La rivoluzione abbaside fu importantissima anche dal punto di vista sociale: soggetto
della storia non furono più le vecchie tribù nomadi e guerriere, ma una borghesia
attiva e spesso agiata che nella pace e nel benessere generale fioriva esercitando la
mercatura, coltivando gli studi e le arti. Se la società abbaside conosceva uno
sviluppo culturale e civile ignoto alle età precedenti, l'organizzazione dello Stato
segnava anch'essa un sensibile progresso. Il califfo accentrava in linea di diritto tutti i
poteri, ma nella pratica delegava il potere civile a un visir (che di fatto finì spesso per
usurpare l'autorità del califfo), quello giudiziario a un giudice supremo e infine il
potere militare a un generale, il capo o emiro. Il governo constava di molti e ben
organizzati uffici, tra cui i più importanti erano quelli delle imposte, dei conti, dei
servizi postali (che provvedeva anche al servizio delle informazioni, ossia allo
spionaggio): una burocrazia influente stendeva così la sua rete su tutto l'impero.

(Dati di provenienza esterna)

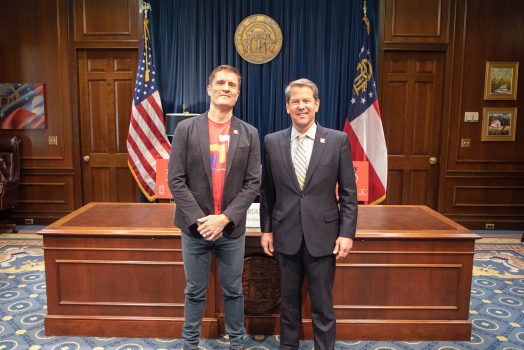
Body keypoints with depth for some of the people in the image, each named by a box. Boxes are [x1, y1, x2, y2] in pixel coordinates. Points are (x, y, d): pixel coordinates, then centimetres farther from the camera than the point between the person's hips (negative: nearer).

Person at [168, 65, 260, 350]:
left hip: (232, 229, 1)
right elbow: (176, 180, -6)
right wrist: (199, 219, -14)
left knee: (233, 291, 14)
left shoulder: (249, 134, 1)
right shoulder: (186, 128, -2)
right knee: (194, 292, 13)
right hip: (195, 227, 0)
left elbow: (252, 183, -3)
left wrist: (225, 218, -13)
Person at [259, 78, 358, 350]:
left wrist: (347, 233, -6)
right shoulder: (272, 142, 2)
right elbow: (267, 192, 7)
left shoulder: (338, 140, -3)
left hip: (322, 236, -2)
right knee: (288, 302, 17)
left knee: (323, 305, 9)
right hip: (285, 236, 2)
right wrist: (266, 229, 6)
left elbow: (348, 192, -2)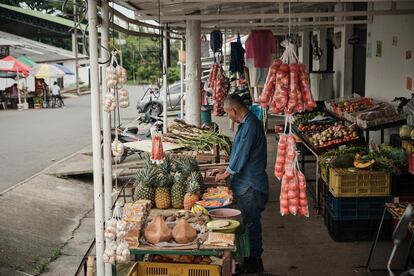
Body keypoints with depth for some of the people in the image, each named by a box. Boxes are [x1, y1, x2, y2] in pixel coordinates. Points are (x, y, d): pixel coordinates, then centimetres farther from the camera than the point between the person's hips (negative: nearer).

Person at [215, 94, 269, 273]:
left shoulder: (250, 126, -21)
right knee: (250, 223, 16)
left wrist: (225, 174, -7)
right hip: (246, 184, 10)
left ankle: (254, 264, 11)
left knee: (251, 224, 0)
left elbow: (241, 156, -20)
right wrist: (229, 171, 17)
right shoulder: (247, 123, 12)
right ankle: (252, 261, 27)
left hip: (251, 186, -10)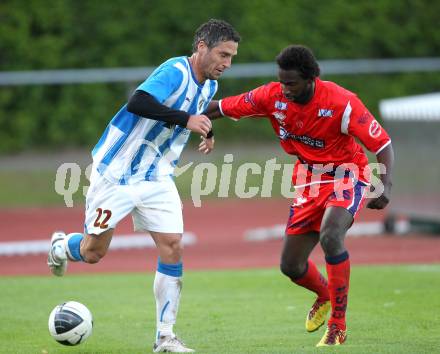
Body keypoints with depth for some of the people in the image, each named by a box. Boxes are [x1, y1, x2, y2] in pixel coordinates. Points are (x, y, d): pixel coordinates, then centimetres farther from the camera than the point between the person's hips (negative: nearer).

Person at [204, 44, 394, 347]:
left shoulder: (342, 103, -26)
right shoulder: (272, 97, -14)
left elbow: (383, 144, -21)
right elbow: (221, 108, -4)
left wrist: (385, 186, -36)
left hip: (347, 174, -5)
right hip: (309, 180, 5)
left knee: (330, 236, -34)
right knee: (290, 265, 4)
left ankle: (338, 326, -22)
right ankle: (324, 295, 41)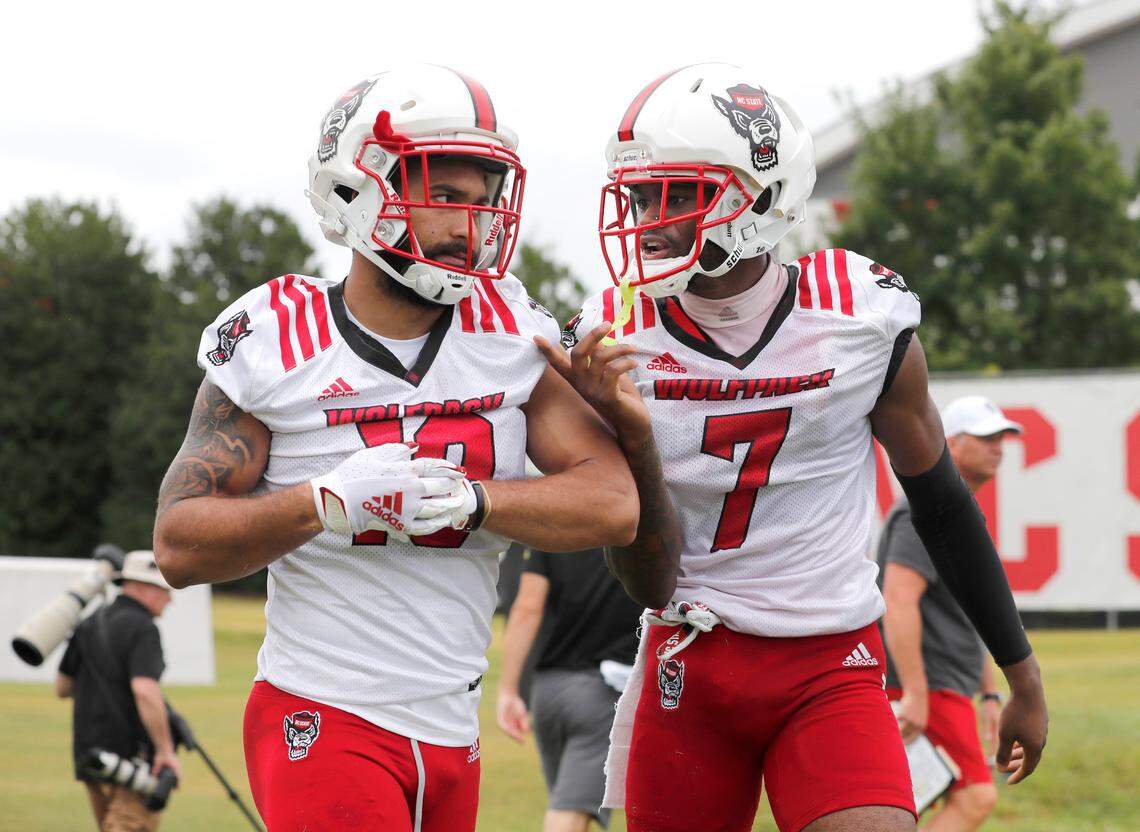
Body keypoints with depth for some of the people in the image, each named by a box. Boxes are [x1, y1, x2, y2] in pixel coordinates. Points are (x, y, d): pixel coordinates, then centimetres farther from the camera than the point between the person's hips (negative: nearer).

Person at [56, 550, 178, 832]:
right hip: (132, 753, -8)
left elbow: (62, 687, 17)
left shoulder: (88, 624, 12)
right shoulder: (142, 629, -13)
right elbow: (145, 691, -25)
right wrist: (166, 750, -21)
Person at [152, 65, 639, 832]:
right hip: (323, 721, -4)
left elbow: (615, 505, -5)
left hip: (452, 735, 5)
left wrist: (469, 498, -20)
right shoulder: (276, 343, -5)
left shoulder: (514, 335, 3)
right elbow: (179, 545, -7)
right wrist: (328, 502, -22)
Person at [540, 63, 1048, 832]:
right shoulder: (615, 337, -6)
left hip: (832, 671, -2)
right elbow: (652, 582, -8)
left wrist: (1024, 679, 13)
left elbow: (944, 503, 7)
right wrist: (631, 436, -25)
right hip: (690, 666, 2)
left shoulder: (865, 319, -8)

Le
province erano rette da governatori, detti anch'essi emiri, che, data la vastità
dell'impero e la difficoltà delle comunicazioni, tesero sempre più a rendersi autonomi,
tanto che negli ultimi secoli dell'epoca abbaside la loro soggezione al governo
califfale si fece sempre più problematica. Anche l'organizzazione militare segnò
notevoli progressi e la guerra non consistette più in rapide disordinate incursioni, ma
divenne arte e scienza nelle mani di ufficiali particolarmente addestrati. Si ricorse
sempre più spesso a milizie mercenarie, a volte avide e prepotenti così da costituire
un pericolo per lo Stato, ma indubbiamente agguerrite e idonee alle lunghe
campagne. L'età dell'oro degli Abbasidi corrispose press'a poco al primo secolo del
loro dominio. Al tempo di Harūn ar-Rašīd, il più famoso dei califfi abbasidi, Baghdad
contava più di un milione di abitanti e una parte almeno della sua popolazione vi
conduceva vita splendida. Già appariva però qualche segno di decadenza: in Africa e
in Persia alcune province si distaccavano dall'impero, accettando solo un vincolo di
vassallaggio. L'incertezza delle norme per la successione (Harūn aveva diviso
l'impero tra i suoi due figli) condusse a una guerra fratricida; il vincitore, al-Ma'mūn
(813-833), riunificò alfine lo Stato, protesse la scienza e la cultura e fece di Baghdad
il maggiore centro intellettuale del mondo islamico. La sua attività non riuscì però a
frenare, se non per breve tempo, la decadenza della dinastia. Sotto il regno di al-
Muʽtaṣim (833-842), infatti, fu necessario trasferire la capitale da Baghdad, divenuta
insicura, a Samarra e solo sul finire del secolo Baghdad riebbe l'antica funzione
(892). Dalla seconda metà del sec. IX l'elemento militare cominciò a prendere il
sopravvento a Baghdad e in breve l'amīr al-umarā, il comandante in capo, riuscì a
scalzare l'autorità del visir e persino quella del califfo. La supremazia politica
sfuggiva a poco a poco agli Abbasidi e già all'inizio del sec. X due altri califfi si
opponevano a quello di Baghdad: un fatimide in Africa settentrionale e un
discendente degli Omayyadi in Spagna. Nel sec. XI poi i Turchi Selgiuchidi,
provenienti dalle steppe dell'Asia centrale, cominciarono a penetrare nei territori
dell'impero. Nel 1055 essi entrarono a Baghdad e, accolti favorevolmente dal califfo,
imposero di fatto la loro autorità facendo valere la loro pesante tutela. Sullo scorcio
del sec. XII, spentosi ormai il vigore dei Selgiuchidi, un animoso califfo, an-Nāʽṣir,
riuscì per breve tempo a restaurare un califfato indipendente, ma nel 1258 l'invasione
dei Mongoli, che occuparono Baghdad, distruggendola in parte, e massacrarono il
califfo con tutti i suoi, pose fine al califfato abbaside.